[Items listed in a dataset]
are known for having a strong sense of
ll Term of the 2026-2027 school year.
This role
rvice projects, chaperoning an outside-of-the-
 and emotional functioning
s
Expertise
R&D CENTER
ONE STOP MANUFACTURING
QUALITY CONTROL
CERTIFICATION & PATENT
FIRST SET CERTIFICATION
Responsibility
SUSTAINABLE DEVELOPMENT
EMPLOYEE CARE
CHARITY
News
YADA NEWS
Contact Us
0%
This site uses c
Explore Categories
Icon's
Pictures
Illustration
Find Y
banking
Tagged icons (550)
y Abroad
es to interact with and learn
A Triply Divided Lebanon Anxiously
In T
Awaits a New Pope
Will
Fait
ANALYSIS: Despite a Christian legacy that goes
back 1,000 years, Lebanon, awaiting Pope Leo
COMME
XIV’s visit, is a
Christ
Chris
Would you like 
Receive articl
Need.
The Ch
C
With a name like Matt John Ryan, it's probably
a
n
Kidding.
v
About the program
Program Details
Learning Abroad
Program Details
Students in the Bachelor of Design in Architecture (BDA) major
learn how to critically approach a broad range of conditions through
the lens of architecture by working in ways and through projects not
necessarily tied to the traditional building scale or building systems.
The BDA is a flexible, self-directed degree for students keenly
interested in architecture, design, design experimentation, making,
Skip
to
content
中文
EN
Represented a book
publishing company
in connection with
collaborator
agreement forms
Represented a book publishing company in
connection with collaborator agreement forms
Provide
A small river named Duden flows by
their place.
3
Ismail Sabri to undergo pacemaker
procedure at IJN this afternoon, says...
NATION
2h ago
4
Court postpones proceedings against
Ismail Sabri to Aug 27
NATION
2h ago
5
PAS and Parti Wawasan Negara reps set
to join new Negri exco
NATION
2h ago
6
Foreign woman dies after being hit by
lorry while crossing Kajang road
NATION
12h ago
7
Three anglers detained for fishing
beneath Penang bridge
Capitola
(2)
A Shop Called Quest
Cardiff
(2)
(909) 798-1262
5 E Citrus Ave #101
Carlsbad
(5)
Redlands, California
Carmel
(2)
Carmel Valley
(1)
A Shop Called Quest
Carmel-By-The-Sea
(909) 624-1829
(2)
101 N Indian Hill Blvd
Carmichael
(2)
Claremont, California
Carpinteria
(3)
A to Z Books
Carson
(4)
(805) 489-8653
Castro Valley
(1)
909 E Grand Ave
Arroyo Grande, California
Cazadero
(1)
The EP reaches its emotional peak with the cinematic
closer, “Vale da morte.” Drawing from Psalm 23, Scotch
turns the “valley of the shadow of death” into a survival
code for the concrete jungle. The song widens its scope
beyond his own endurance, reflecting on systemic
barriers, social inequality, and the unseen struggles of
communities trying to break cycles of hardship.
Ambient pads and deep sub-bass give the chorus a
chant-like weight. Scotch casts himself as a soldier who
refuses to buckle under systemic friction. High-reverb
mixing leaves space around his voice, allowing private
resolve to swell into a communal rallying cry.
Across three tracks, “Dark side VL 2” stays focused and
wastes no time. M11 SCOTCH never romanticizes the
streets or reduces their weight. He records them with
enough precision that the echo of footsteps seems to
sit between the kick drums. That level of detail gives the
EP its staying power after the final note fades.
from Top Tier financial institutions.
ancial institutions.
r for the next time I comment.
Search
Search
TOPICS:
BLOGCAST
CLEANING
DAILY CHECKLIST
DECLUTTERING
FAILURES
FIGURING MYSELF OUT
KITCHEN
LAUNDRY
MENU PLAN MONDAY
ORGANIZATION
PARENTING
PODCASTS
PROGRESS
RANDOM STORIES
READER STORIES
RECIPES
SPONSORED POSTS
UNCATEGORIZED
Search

▸ ASSIGNMENT
Can you write out every one of the lines above, word for word and in the same order?

▸ REPLY TO THE EXERCISE
are known for having a strong sense of
ll Term of the 2026-2027 school year.
This role
rvice projects, chaperoning an outside-of-the-
 and emotional functioning
s
Expertise
R&D CENTER
ONE STOP MANUFACTURING
QUALITY CONTROL
CERTIFICATION & PATENT
FIRST SET CERTIFICATION
Responsibility
SUSTAINABLE DEVELOPMENT
EMPLOYEE CARE
CHARITY
News
YADA NEWS
Contact Us
0%
This site uses c
Explore Categories
Icon's
Pictures
Illustration
Find Y
banking
Tagged icons (550)
y Abroad
es to interact with and learn
A Triply Divided Lebanon Anxiously
In T
Awaits a New Pope
Will
Fait
ANALYSIS: Despite a Christian legacy that goes
back 1,000 years, Lebanon, awaiting Pope Leo
COMME
XIV’s visit, is a
Christ
Chris
Would you like 
Receive articl
Need.
The Ch
C
With a name like Matt John Ryan, it's probably
a
n
Kidding.
v
About the program
Program Details
Learning Abroad
Program Details
Students in the Bachelor of Design in Architecture (BDA) major
learn how to critically approach a broad range of conditions through
the lens of architecture by working in ways and through projects not
necessarily tied to the traditional building scale or building systems.
The BDA is a flexible, self-directed degree for students keenly
interested in architecture, design, design experimentation, making,
Skip
to
content
中文
EN
Represented a book
publishing company
in connection with
collaborator
agreement forms
Represented a book publishing company in
connection with collaborator agreement forms
Provide
A small river named Duden flows by
their place.
3
Ismail Sabri to undergo pacemaker
procedure at IJN this afternoon, says...
NATION
2h ago
4
Court postpones proceedings against
Ismail Sabri to Aug 27
NATION
2h ago
5
PAS and Parti Wawasan Negara reps set
to join new Negri exco
NATION
2h ago
6
Foreign woman dies after being hit by
lorry while crossing Kajang road
NATION
12h ago
7
Three anglers detained for fishing
beneath Penang bridge
Capitola
(2)
A Shop Called Quest
Cardiff
(2)
(909) 798-1262
5 E Citrus Ave #101
Carlsbad
(5)
Redlands, California
Carmel
(2)
Carmel Valley
(1)
A Shop Called Quest
Carmel-By-The-Sea
(909) 624-1829
(2)
101 N Indian Hill Blvd
Carmichael
(2)
Claremont, California
Carpinteria
(3)
A to Z Books
Carson
(4)
(805) 489-8653
Castro Valley
(1)
909 E Grand Ave
Arroyo Grande, California
Cazadero
(1)
The EP reaches its emotional peak with the cinematic
closer, “Vale da morte.” Drawing from Psalm 23, Scotch
turns the “valley of the shadow of death” into a survival
code for the concrete jungle. The song widens its scope
beyond his own endurance, reflecting on systemic
barriers, social inequality, and the unseen struggles of
communities trying to break cycles of hardship.
Ambient pads and deep sub-bass give the chorus a
chant-like weight. Scotch casts himself as a soldier who
refuses to buckle under systemic friction. High-reverb
mixing leaves space around his voice, allowing private
resolve to swell into a communal rallying cry.
Across three tracks, “Dark side VL 2” stays focused and
wastes no time. M11 SCOTCH never romanticizes the
streets or reduces their weight. He records them with
enough precision that the echo of footsteps seems to
sit between the kick drums. That level of detail gives the
EP its staying power after the final note fades.
from Top Tier financial institutions.
ancial institutions.
r for the next time I comment.
Search
Search
TOPICS:
BLOGCAST
CLEANING
DAILY CHECKLIST
DECLUTTERING
FAILURES
FIGURING MYSELF OUT
KITCHEN
LAUNDRY
MENU PLAN MONDAY
ORGANIZATION
PARENTING
PODCASTS
PROGRESS
RANDOM STORIES
READER STORIES
RECIPES
SPONSORED POSTS
UNCATEGORIZED
Search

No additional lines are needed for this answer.